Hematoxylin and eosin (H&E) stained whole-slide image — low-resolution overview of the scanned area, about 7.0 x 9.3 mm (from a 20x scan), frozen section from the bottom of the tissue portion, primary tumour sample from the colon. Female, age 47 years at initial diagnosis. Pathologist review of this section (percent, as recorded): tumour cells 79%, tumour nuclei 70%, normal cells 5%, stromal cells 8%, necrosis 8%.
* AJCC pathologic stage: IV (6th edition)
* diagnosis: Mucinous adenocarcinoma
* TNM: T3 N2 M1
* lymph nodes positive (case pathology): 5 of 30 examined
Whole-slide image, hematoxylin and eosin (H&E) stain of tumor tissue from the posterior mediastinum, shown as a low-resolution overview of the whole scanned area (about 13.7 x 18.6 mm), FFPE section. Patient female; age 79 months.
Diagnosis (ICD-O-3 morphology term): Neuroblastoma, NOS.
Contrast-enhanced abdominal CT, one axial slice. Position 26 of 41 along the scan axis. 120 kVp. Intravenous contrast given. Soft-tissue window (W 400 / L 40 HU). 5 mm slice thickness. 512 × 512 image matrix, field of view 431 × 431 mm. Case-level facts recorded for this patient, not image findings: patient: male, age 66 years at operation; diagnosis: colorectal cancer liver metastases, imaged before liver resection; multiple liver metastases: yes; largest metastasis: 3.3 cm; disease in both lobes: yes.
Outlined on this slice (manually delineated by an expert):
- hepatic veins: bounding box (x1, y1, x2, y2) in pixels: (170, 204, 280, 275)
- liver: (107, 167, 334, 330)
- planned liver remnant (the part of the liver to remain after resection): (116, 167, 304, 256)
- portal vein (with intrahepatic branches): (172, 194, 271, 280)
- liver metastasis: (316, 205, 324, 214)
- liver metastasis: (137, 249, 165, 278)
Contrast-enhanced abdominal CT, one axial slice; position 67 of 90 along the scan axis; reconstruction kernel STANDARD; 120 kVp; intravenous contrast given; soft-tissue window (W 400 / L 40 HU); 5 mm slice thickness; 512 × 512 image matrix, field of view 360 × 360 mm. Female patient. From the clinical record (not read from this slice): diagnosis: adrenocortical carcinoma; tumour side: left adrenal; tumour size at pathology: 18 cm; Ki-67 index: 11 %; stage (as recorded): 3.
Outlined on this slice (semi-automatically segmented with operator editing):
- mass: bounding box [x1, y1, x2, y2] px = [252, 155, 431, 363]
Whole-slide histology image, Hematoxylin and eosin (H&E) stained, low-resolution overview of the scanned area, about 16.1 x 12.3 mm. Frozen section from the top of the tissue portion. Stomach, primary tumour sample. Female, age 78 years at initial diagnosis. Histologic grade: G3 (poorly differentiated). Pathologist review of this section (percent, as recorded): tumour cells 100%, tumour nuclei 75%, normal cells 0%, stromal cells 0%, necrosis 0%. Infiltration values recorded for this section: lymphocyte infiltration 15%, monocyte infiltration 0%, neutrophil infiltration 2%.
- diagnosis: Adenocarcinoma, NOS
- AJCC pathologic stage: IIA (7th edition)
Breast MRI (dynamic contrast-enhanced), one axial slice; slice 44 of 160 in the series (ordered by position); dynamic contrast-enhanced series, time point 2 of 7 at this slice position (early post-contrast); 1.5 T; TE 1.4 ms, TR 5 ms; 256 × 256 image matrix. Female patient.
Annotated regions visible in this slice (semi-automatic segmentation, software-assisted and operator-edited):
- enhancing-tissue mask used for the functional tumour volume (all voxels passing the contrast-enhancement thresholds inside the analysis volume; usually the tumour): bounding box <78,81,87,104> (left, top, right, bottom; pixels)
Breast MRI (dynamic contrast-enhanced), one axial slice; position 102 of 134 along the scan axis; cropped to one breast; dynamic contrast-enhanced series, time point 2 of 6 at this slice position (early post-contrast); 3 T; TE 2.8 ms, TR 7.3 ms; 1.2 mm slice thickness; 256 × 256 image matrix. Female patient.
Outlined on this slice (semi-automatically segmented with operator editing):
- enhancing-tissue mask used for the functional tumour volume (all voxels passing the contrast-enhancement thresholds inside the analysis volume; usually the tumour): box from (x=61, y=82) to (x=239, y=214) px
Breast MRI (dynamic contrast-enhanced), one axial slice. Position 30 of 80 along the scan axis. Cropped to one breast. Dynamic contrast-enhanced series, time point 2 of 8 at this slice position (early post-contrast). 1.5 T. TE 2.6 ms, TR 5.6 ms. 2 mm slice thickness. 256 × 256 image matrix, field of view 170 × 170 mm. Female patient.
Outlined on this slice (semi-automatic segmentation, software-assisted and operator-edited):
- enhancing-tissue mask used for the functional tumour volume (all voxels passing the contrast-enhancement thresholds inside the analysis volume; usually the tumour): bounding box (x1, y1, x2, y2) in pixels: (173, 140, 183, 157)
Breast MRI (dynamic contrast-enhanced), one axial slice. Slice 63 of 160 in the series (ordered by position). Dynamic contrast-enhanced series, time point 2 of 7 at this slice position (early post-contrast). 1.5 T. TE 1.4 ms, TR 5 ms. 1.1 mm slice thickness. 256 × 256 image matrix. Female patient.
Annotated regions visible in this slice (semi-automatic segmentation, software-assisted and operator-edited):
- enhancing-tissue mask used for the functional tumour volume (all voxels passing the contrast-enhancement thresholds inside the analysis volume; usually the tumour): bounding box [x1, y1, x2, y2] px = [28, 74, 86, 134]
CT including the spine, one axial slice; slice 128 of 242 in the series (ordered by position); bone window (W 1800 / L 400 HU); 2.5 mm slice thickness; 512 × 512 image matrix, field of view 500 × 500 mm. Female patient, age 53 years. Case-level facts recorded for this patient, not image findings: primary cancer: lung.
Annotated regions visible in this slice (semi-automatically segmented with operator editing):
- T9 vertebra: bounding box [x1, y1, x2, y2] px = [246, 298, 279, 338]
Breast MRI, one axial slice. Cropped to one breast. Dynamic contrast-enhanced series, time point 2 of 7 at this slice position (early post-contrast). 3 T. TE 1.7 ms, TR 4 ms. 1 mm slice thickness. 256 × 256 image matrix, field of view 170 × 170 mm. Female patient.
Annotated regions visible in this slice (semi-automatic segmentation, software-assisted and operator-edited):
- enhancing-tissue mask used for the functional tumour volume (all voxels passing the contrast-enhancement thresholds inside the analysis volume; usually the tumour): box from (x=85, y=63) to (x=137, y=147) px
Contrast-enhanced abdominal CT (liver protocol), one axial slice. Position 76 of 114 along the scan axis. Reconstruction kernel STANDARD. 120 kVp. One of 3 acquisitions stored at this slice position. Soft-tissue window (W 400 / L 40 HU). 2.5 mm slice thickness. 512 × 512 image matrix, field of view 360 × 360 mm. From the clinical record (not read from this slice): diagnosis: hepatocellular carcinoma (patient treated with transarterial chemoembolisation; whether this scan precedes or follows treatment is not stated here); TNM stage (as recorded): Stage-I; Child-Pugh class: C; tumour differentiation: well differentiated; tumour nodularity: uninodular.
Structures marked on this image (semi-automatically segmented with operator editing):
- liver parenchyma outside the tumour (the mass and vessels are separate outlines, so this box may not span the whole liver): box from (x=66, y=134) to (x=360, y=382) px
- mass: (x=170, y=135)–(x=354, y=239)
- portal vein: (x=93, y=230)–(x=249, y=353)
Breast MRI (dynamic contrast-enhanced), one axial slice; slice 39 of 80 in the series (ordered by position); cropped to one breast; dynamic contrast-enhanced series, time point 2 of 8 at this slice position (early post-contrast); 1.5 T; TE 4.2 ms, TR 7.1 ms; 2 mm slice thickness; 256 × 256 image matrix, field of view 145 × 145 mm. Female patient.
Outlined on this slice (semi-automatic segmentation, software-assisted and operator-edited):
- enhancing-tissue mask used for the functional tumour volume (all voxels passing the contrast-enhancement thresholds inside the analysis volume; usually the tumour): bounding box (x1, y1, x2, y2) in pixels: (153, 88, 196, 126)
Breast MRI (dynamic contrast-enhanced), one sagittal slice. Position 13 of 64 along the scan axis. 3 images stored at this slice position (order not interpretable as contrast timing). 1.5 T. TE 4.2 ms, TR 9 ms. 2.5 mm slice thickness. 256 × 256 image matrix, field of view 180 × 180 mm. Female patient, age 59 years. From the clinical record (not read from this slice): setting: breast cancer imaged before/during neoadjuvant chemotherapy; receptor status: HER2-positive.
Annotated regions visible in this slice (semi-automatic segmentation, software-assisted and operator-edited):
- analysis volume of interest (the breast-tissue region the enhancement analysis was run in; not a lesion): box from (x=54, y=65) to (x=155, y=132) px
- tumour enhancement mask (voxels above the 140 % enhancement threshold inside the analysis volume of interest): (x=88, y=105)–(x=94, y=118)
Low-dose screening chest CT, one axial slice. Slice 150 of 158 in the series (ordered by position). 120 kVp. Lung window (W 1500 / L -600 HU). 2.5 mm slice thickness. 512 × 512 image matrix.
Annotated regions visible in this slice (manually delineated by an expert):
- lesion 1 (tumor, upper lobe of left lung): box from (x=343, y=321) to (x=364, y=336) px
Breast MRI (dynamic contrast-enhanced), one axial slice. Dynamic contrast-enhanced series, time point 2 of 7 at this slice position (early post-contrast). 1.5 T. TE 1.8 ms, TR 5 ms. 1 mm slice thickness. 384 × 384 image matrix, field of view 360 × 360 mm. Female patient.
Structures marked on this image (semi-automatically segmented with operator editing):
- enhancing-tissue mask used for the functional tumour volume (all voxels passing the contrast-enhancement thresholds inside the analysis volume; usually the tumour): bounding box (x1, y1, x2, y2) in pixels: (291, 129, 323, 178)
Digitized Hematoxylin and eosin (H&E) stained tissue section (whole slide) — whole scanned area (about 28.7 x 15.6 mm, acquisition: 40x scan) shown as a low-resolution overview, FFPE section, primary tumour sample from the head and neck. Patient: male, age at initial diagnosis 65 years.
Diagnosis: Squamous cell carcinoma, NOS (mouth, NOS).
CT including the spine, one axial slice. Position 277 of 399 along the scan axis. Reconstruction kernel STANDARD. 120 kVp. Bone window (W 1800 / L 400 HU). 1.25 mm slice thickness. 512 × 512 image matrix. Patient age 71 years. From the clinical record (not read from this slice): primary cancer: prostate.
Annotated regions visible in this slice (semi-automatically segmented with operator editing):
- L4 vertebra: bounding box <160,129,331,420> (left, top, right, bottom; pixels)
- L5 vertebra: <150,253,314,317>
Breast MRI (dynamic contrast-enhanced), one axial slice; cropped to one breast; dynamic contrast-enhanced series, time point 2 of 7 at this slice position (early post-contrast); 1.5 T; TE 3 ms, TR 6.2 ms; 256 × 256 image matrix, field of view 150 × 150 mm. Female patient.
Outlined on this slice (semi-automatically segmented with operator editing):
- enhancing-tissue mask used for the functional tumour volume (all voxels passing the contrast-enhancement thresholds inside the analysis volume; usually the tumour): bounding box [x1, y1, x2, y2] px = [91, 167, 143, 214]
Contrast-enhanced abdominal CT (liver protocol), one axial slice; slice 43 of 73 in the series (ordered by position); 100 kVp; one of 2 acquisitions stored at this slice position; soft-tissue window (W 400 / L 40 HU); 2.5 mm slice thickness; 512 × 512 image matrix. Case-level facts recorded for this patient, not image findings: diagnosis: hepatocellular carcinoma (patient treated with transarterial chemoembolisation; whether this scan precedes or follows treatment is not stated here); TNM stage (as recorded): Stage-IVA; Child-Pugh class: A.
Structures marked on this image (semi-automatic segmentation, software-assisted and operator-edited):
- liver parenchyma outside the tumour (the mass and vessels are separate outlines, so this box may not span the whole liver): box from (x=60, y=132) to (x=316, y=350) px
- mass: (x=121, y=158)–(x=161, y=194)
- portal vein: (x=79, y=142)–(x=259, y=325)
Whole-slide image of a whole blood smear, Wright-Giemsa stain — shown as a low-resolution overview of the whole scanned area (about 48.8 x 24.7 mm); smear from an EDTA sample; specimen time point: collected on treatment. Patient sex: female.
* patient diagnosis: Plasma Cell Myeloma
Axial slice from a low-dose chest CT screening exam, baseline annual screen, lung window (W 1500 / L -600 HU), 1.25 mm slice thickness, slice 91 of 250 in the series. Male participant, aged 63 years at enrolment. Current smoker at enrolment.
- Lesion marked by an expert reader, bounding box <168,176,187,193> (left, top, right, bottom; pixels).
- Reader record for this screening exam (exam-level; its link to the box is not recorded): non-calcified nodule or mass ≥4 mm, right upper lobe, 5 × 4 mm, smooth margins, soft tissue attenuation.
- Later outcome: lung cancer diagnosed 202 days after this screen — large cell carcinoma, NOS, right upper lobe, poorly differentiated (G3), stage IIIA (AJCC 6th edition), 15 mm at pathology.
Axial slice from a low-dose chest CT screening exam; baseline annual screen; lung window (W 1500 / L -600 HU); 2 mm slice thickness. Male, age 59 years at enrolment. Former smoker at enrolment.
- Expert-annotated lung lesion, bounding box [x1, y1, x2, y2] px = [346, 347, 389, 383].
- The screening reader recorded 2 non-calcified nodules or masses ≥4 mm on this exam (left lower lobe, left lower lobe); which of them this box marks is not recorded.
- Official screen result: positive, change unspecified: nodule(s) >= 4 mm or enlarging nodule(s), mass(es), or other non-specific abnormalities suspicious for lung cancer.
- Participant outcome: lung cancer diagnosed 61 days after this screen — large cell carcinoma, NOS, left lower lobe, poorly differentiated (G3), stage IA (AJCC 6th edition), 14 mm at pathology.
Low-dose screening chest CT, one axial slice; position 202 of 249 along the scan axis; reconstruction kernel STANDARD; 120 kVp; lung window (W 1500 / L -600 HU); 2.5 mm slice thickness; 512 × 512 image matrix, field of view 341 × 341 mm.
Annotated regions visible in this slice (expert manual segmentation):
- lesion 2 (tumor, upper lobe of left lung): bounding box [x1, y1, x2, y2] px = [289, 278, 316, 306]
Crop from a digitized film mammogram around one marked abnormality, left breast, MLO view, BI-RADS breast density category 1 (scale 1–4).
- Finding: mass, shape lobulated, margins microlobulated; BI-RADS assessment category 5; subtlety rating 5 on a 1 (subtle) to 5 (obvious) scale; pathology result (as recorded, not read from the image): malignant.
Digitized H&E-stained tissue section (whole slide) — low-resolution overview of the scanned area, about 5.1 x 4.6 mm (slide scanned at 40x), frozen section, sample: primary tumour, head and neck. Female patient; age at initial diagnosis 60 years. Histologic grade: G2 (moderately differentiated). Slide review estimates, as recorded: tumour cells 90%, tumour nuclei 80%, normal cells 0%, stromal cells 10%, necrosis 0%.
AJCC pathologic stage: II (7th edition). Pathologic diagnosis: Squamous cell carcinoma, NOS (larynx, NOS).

++++++

Work order: Once you find the line with "- Lesion marked" above, print it and every line after it up to and including the line with "Low-dose screening chest CT, one axial slice;", exactly as written and nothing else.

Response:
- Lesion marked by an expert reader, bounding box <168,176,187,193> (left, top, right, bottom; pixels).
- Reader record for this screening exam (exam-level; its link to the box is not recorded): non-calcified nodule or mass ≥4 mm, right upper lobe, 5 × 4 mm, smooth margins, soft tissue attenuation.
- Later outcome: lung cancer diagnosed 202 days after this screen — large cell carcinoma, NOS, right upper lobe, poorly differentiated (G3), stage IIIA (AJCC 6th edition), 15 mm at pathology.
Axial slice from a low-dose chest CT screening exam; baseline annual screen; lung window (W 1500 / L -600 HU); 2 mm slice thickness. Male, age 59 years at enrolment. Former smoker at enrolment.
- Expert-annotated lung lesion, bounding box [x1, y1, x2, y2] px = [346, 347, 389, 383].
- The screening reader recorded 2 non-calcified nodules or masses ≥4 mm on this exam (left lower lobe, left lower lobe); which of them this box marks is not recorded.
- Official screen result: positive, change unspecified: nodule(s) >= 4 mm or enlarging nodule(s), mass(es), or other non-specific abnormalities suspicious for lung cancer.
- Participant outcome: lung cancer diagnosed 61 days after this screen — large cell carcinoma, NOS, left lower lobe, poorly differentiated (G3), stage IA (AJCC 6th edition), 14 mm at pathology.
Low-dose screening chest CT, one axial slice; position 202 of 249 along the scan axis; reconstruction kernel STANDARD; 120 kVp; lung window (W 1500 / L -600 HU); 2.5 mm slice thickness; 512 × 512 image matrix, field of view 341 × 341 mm.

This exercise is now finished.